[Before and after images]

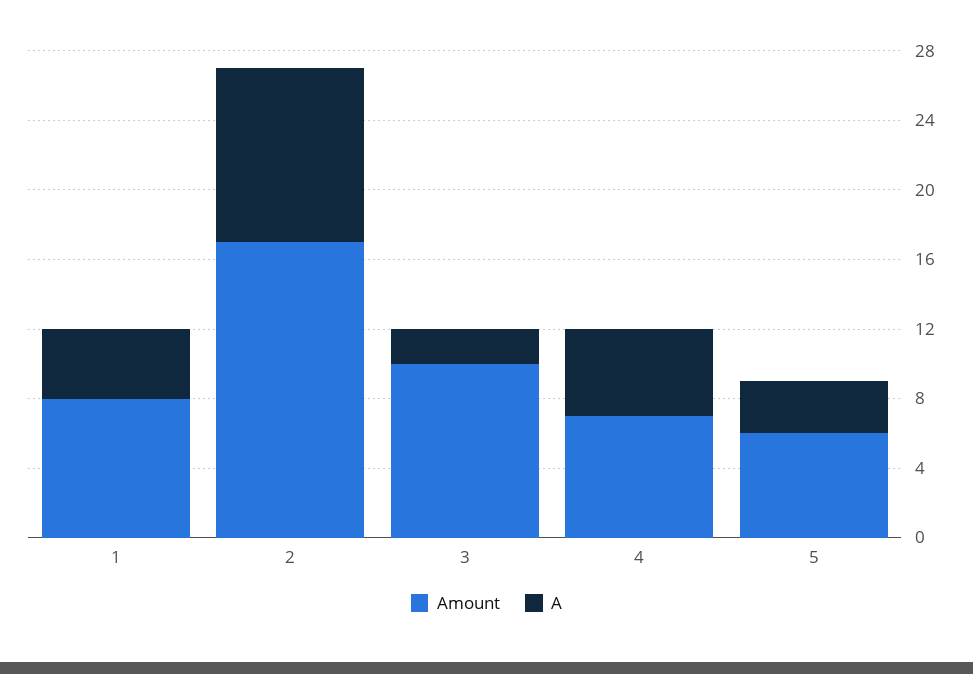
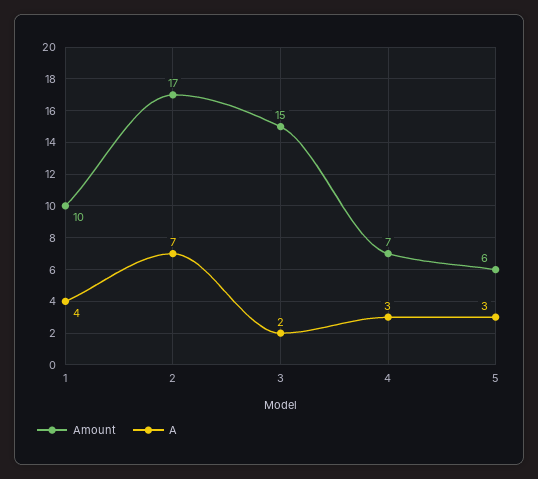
Amount, 1: 8 -> 10
A, 2: 10 -> 7
Amount, 3: 10 -> 15
A, 4: 5 -> 3

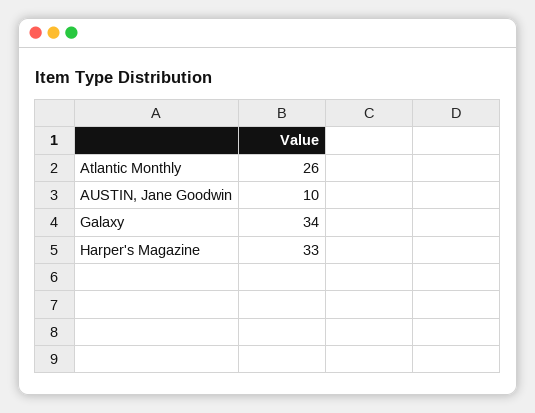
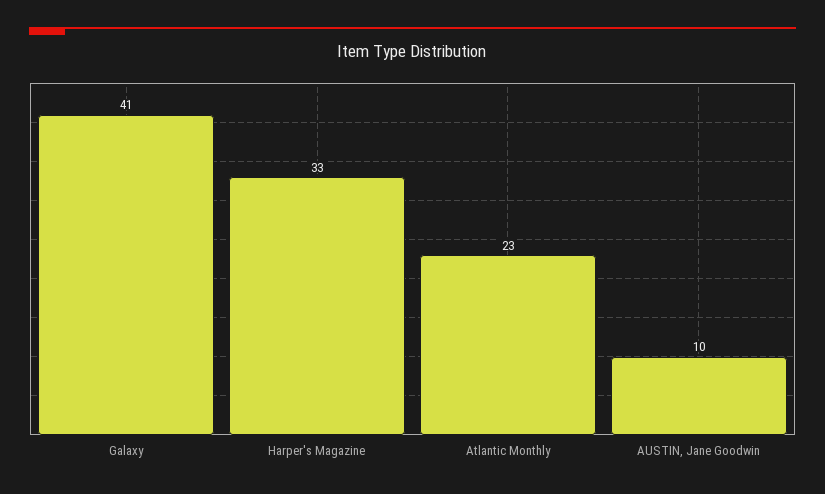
Atlantic Monthly: 26 -> 23
Galaxy: 34 -> 41

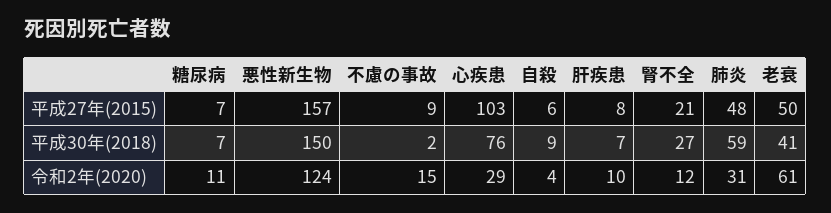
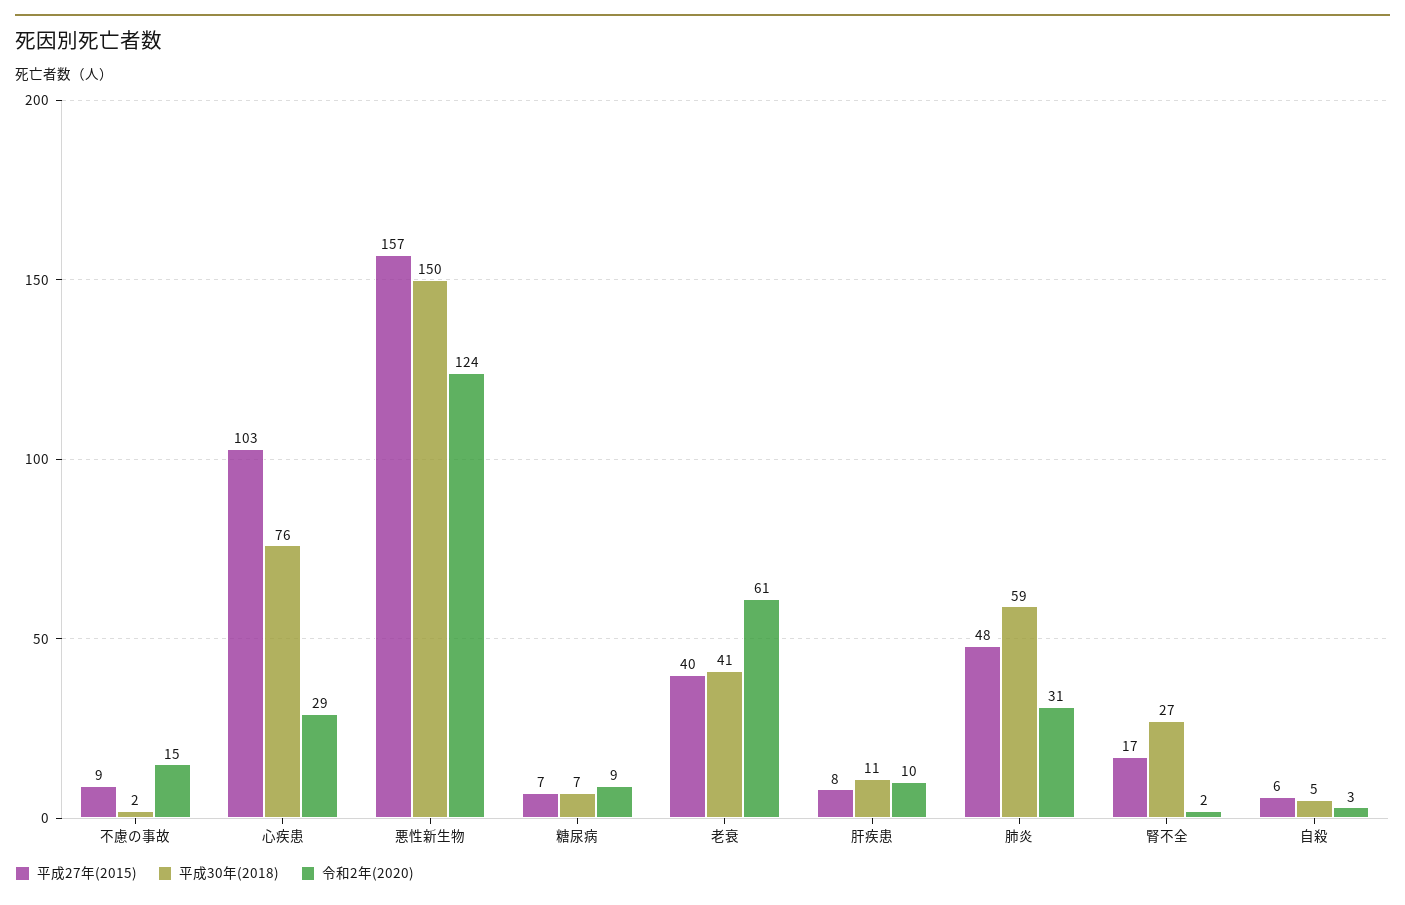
平成27年(2015), 腎不全: 21 -> 17
平成27年(2015), 老衰: 50 -> 40
平成30年(2018), 自殺: 9 -> 5
平成30年(2018), 肝疾患: 7 -> 11
令和2年(2020), 糖尿病: 11 -> 9
令和2年(2020), 自殺: 4 -> 3
令和2年(2020), 腎不全: 12 -> 2

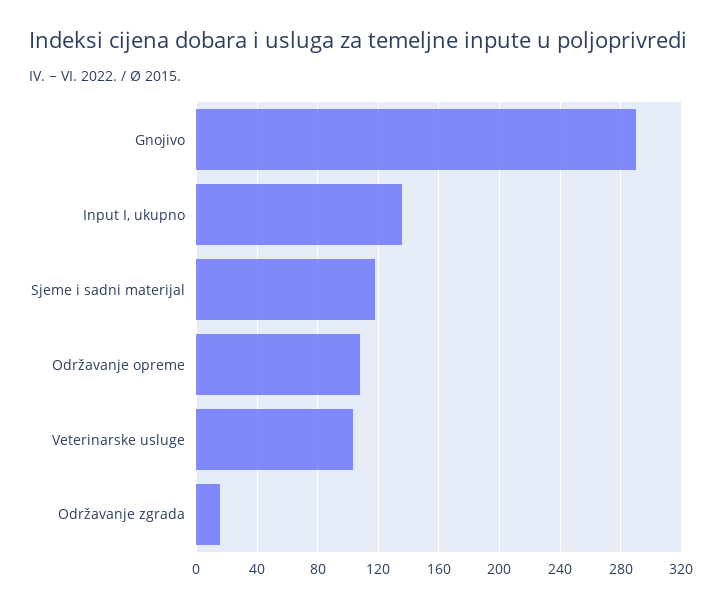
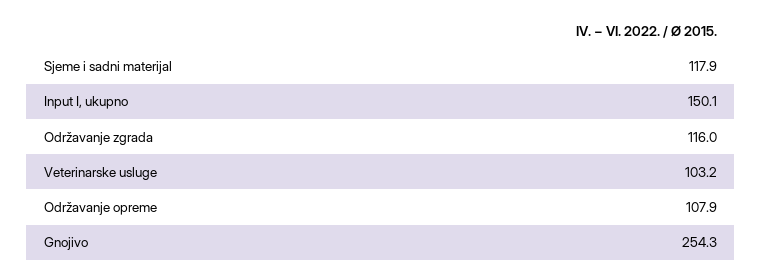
Gnojivo: 290 -> 254.3
Input I, ukupno: 135 -> 150.1
Održavanje zgrada: 15 -> 116

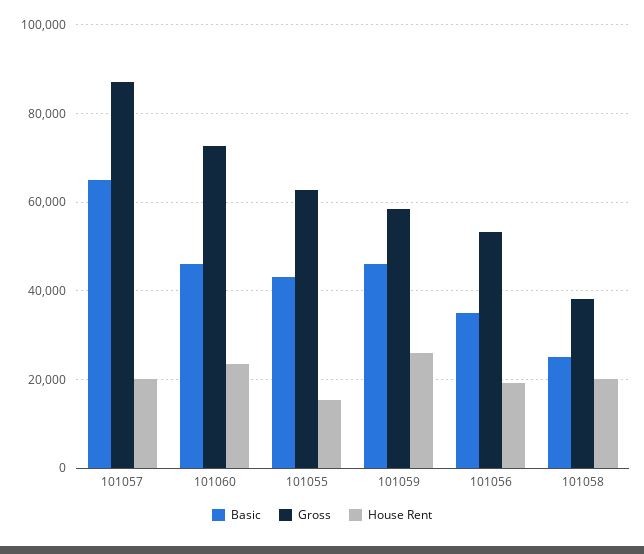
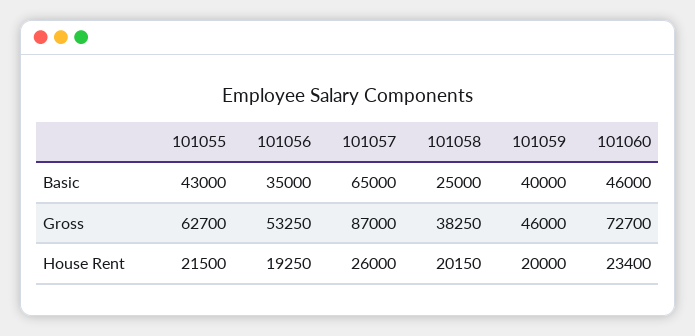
House Rent, 101057: 20000 -> 26000
House Rent, 101055: 16000 -> 21500
Basic, 101059: 46000 -> 40000
Gross, 101059: 58000 -> 46000
House Rent, 101059: 26000 -> 20000

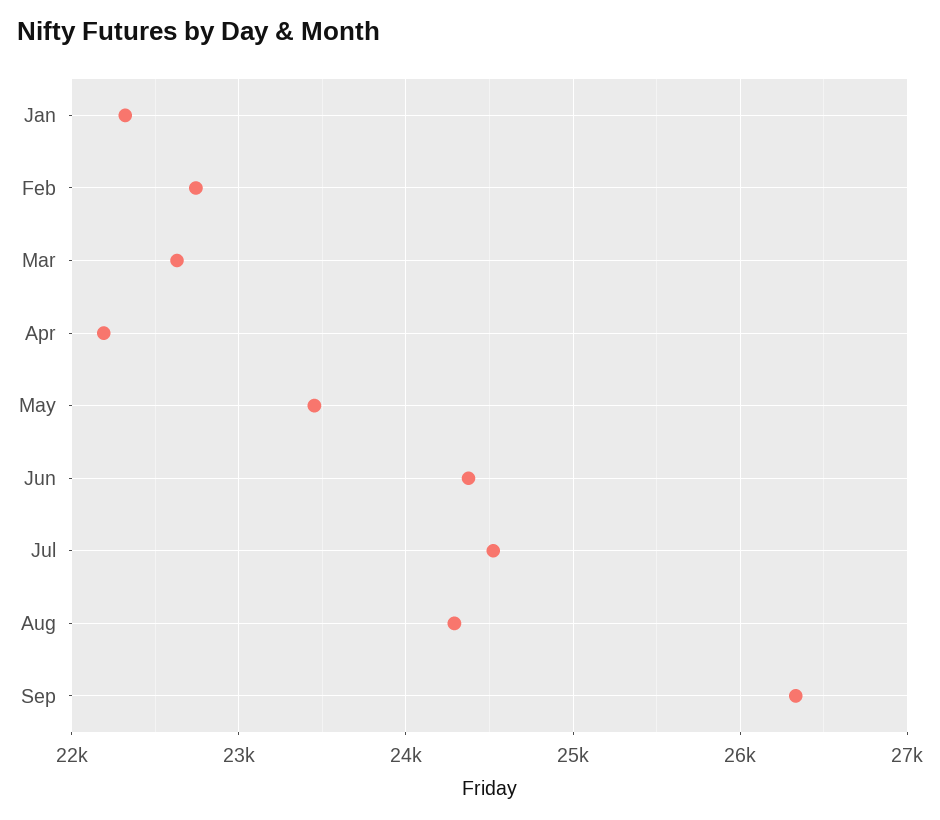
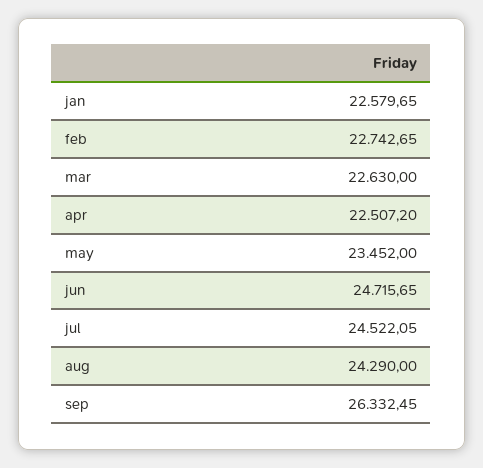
Jan: 22300 -> 22579.65
Apr: 22200 -> 22507.2
Jun: 24400 -> 24715.65

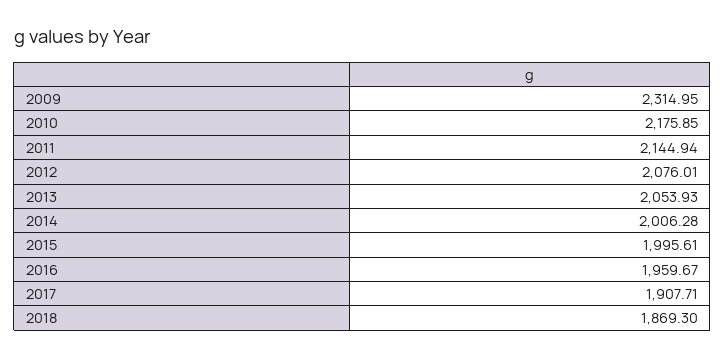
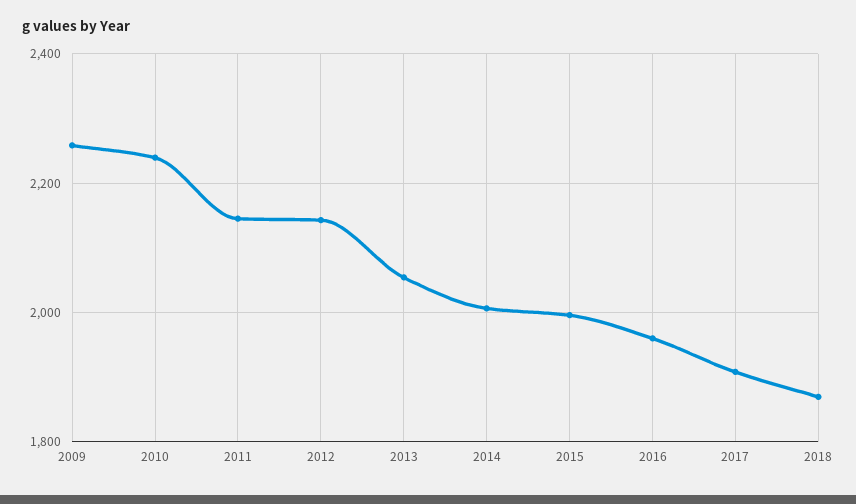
2009: 2314.95 -> 2260
2010: 2175.85 -> 2240
2012: 2076.01 -> 2140

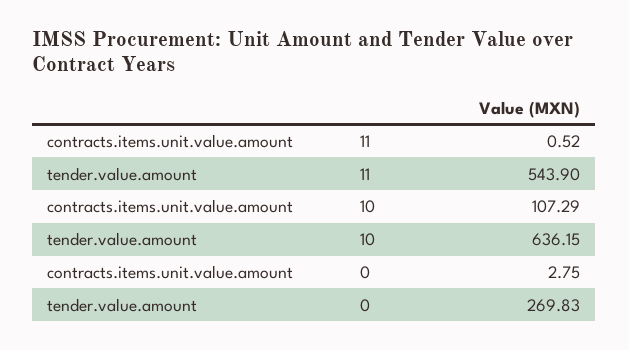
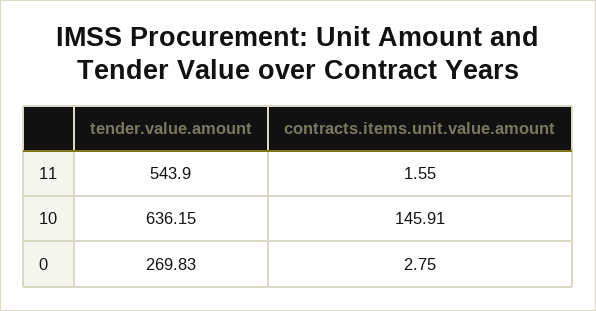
contracts.items.unit.value.amount, 11: 0.52 -> 1.55
contracts.items.unit.value.amount, 10: 107.29 -> 145.91

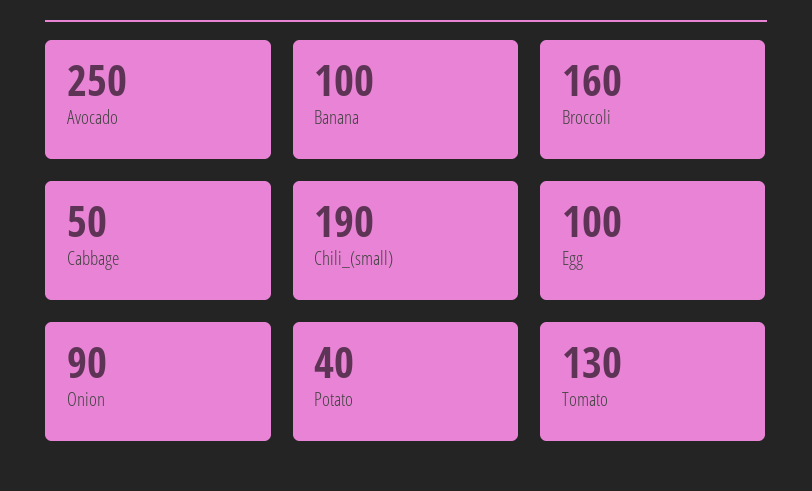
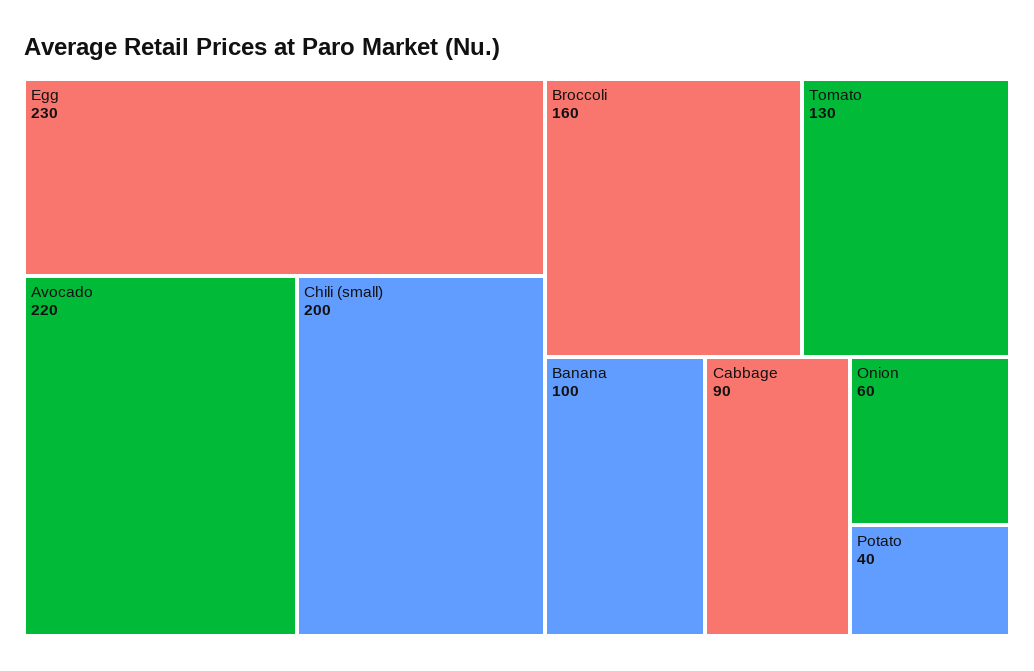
Avocado: 250 -> 220
Cabbage: 50 -> 90
Chili_(small): 190 -> 200
Egg: 100 -> 230
Onion: 90 -> 60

The task ->
Look through the records for the string "House". Copy every line that has it.

Expected answer ->
House Rent, 101057: 20000 -> 26000
House Rent, 101055: 16000 -> 21500
House Rent, 101059: 26000 -> 20000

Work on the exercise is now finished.